Data excerpts:
────
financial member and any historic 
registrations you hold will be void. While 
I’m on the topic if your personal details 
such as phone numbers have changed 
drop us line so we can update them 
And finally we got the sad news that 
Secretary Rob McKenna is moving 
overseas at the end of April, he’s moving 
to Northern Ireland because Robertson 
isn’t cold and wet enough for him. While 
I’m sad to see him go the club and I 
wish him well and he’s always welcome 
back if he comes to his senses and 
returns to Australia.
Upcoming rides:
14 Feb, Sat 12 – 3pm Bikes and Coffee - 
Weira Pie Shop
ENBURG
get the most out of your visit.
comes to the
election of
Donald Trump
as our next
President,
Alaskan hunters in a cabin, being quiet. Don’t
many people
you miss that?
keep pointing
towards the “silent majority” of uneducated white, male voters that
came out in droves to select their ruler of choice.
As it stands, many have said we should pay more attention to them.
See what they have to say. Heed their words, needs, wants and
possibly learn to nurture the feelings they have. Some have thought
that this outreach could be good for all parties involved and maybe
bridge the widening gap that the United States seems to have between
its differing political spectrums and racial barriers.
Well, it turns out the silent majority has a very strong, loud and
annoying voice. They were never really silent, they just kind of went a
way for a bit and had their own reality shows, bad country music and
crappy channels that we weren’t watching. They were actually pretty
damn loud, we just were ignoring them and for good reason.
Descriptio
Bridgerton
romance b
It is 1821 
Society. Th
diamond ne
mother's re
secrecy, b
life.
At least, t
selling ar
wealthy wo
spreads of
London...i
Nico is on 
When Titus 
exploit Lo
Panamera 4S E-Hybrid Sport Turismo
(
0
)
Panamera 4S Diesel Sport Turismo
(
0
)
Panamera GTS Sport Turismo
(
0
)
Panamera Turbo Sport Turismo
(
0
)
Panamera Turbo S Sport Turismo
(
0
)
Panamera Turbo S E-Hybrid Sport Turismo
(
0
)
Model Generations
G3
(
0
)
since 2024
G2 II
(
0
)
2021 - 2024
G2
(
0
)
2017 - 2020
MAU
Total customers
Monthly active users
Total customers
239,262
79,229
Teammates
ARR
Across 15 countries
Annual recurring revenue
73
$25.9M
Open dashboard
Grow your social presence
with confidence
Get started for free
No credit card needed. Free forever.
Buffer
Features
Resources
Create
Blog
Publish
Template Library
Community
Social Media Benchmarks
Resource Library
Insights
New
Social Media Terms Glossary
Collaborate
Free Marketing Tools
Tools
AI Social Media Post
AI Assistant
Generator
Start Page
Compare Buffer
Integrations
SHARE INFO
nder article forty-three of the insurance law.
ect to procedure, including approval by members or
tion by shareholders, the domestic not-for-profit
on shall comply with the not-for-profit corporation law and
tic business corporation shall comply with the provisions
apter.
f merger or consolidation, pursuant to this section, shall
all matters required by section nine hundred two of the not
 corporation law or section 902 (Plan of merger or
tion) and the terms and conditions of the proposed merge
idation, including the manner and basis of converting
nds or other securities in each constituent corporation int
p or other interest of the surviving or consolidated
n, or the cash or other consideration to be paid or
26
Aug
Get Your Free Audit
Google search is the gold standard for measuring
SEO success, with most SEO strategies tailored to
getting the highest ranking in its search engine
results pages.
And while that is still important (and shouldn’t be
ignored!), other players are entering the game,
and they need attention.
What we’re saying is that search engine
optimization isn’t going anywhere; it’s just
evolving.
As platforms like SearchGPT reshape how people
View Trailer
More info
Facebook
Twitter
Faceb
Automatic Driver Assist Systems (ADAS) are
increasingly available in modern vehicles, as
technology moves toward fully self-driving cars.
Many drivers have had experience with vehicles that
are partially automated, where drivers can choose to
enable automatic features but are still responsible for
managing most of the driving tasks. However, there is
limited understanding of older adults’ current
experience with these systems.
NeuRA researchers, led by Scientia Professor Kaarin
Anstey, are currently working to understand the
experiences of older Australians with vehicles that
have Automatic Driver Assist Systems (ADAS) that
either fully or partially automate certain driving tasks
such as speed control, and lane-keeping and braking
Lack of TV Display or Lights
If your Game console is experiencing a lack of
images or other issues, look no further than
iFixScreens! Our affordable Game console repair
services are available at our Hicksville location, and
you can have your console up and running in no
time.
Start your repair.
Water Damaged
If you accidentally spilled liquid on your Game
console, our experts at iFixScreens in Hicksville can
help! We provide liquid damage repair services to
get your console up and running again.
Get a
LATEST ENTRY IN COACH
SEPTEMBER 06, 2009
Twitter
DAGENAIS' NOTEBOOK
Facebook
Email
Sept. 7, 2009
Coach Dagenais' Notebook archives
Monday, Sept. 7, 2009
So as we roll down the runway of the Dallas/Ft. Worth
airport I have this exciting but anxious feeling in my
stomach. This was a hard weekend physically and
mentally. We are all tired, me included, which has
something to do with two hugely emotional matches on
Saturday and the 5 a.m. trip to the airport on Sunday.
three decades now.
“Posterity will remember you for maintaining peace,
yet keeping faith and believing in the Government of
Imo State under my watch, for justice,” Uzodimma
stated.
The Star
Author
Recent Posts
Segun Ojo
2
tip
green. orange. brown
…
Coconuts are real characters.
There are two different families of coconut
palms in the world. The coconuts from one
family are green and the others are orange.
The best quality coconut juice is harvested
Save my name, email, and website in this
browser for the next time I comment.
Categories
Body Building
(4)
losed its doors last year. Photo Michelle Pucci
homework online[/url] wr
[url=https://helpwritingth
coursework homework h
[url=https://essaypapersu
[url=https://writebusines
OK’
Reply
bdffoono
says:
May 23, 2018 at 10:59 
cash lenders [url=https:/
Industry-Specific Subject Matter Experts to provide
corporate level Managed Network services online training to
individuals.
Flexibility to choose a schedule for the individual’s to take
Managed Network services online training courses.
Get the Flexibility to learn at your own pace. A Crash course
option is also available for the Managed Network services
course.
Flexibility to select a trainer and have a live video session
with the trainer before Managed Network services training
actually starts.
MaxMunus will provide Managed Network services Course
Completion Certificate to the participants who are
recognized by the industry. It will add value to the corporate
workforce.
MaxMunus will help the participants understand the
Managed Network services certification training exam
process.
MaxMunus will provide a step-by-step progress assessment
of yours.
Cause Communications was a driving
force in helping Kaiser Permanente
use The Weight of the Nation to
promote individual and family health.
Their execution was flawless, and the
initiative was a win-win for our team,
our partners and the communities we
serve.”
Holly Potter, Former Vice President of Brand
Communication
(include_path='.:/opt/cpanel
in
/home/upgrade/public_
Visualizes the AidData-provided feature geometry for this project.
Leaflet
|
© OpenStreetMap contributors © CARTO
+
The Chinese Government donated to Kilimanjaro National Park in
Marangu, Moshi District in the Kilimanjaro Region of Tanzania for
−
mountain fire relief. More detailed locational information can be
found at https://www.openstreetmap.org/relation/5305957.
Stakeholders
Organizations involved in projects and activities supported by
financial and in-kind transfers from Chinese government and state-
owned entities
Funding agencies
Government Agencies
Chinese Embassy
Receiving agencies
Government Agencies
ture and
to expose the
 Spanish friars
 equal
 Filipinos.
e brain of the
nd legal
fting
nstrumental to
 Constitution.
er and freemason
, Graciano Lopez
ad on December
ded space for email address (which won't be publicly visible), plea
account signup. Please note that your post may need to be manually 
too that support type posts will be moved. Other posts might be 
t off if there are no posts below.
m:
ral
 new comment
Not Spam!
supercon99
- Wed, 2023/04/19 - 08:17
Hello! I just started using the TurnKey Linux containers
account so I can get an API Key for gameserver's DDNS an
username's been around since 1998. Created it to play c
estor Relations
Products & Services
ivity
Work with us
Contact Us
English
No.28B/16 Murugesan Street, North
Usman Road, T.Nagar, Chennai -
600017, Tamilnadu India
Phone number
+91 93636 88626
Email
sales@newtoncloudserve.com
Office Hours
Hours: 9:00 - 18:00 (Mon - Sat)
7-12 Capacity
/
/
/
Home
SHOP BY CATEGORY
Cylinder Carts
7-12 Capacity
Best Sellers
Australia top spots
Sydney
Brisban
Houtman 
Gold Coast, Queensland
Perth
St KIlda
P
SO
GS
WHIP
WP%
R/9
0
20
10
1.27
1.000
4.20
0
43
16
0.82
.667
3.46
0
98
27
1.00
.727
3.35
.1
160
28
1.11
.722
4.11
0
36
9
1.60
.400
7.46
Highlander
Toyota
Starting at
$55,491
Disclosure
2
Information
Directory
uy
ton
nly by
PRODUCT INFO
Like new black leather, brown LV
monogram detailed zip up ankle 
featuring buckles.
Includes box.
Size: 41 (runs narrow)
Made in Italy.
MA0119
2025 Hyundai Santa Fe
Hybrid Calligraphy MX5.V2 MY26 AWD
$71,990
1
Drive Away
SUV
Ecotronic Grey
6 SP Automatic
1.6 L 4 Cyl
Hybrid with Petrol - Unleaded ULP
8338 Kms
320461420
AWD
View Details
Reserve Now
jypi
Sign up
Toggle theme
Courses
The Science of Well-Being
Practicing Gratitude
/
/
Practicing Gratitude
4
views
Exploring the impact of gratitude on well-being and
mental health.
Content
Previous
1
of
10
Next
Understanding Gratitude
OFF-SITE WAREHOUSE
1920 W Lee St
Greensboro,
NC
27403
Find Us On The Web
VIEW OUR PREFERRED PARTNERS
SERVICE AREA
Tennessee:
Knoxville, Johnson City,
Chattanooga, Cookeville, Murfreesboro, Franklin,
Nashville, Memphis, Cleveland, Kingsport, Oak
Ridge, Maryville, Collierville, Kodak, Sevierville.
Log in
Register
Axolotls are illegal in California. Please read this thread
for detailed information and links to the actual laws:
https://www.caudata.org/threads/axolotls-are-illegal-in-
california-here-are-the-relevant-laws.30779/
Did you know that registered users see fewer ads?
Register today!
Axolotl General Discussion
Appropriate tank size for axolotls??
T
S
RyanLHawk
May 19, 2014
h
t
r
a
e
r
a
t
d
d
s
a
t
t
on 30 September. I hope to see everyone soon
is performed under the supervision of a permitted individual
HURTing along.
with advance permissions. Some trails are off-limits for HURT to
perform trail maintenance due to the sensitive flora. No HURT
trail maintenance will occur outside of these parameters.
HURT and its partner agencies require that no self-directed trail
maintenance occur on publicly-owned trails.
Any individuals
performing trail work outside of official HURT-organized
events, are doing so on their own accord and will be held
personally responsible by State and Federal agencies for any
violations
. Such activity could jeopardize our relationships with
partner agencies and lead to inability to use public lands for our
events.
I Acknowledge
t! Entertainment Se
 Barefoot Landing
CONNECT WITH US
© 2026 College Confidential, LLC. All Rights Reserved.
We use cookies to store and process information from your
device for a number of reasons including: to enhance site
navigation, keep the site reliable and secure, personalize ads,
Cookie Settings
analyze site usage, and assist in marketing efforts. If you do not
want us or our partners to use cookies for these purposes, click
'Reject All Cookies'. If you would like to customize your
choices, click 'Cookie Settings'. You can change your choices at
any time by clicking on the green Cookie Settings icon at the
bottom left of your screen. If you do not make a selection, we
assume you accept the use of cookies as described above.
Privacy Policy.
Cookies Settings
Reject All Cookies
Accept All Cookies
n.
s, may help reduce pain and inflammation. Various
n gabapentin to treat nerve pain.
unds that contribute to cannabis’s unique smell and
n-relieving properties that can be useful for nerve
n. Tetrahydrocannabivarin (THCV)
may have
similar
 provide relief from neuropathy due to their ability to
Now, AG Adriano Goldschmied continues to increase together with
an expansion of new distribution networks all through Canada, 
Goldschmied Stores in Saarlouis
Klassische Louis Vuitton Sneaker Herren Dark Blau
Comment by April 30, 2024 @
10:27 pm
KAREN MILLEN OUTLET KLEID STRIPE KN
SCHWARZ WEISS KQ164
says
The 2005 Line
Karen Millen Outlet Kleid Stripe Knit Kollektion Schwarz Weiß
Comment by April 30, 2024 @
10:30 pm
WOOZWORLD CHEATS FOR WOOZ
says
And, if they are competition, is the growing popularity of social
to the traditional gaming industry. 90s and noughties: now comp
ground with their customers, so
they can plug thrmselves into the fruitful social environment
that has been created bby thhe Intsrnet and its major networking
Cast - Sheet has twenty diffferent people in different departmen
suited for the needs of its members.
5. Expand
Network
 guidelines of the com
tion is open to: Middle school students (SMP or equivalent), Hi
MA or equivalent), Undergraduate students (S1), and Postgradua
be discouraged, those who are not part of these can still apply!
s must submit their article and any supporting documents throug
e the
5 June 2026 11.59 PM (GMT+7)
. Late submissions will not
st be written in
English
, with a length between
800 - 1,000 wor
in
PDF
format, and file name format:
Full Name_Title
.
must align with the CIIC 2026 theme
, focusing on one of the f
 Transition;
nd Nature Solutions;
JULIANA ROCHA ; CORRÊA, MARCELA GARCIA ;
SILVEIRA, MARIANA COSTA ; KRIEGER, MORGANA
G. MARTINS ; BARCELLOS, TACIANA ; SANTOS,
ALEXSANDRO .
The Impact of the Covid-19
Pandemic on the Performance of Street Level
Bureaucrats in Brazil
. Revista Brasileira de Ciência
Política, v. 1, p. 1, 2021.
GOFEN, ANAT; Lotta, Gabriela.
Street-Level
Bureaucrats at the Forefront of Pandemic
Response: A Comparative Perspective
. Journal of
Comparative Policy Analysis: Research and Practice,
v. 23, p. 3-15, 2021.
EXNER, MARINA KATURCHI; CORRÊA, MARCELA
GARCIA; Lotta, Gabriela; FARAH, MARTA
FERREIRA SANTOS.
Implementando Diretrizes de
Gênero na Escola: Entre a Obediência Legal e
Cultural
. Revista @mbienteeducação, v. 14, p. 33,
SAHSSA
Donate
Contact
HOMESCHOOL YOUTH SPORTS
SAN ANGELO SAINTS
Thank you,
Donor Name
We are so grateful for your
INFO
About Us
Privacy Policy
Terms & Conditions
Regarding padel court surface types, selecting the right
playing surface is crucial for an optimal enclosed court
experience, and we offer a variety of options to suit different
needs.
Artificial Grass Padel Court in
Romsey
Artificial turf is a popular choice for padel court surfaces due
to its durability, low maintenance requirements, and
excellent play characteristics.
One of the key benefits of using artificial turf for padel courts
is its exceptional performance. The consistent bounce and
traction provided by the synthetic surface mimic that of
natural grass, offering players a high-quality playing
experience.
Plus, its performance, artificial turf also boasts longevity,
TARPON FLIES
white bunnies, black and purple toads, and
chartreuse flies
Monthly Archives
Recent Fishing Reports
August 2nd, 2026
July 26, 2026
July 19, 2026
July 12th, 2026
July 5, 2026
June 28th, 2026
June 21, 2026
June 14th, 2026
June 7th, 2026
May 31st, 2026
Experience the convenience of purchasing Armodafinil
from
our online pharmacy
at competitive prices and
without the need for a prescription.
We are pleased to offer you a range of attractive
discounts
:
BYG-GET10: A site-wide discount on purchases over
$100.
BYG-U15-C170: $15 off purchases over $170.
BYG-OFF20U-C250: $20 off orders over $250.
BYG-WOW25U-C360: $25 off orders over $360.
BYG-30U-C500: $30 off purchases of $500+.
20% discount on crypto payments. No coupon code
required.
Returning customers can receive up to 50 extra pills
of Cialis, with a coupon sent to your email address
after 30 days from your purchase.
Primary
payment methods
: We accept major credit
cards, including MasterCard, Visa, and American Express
────
*Brief*:
Reproduce the lines from the beginning of the records down to the line containing "14 Feb, Sat 12 – 3pm Bikes", including that line.

*Output*:
financial member and any historic 
registrations you hold will be void. While 
I’m on the topic if your personal details 
such as phone numbers have changed 
drop us line so we can update them 
And finally we got the sad news that 
Secretary Rob McKenna is moving 
overseas at the end of April, he’s moving 
to Northern Ireland because Robertson 
isn’t cold and wet enough for him. While 
I’m sad to see him go the club and I 
wish him well and he’s always welcome 
back if he comes to his senses and 
returns to Australia.
Upcoming rides:
14 Feb, Sat 12 – 3pm Bikes and Coffee - 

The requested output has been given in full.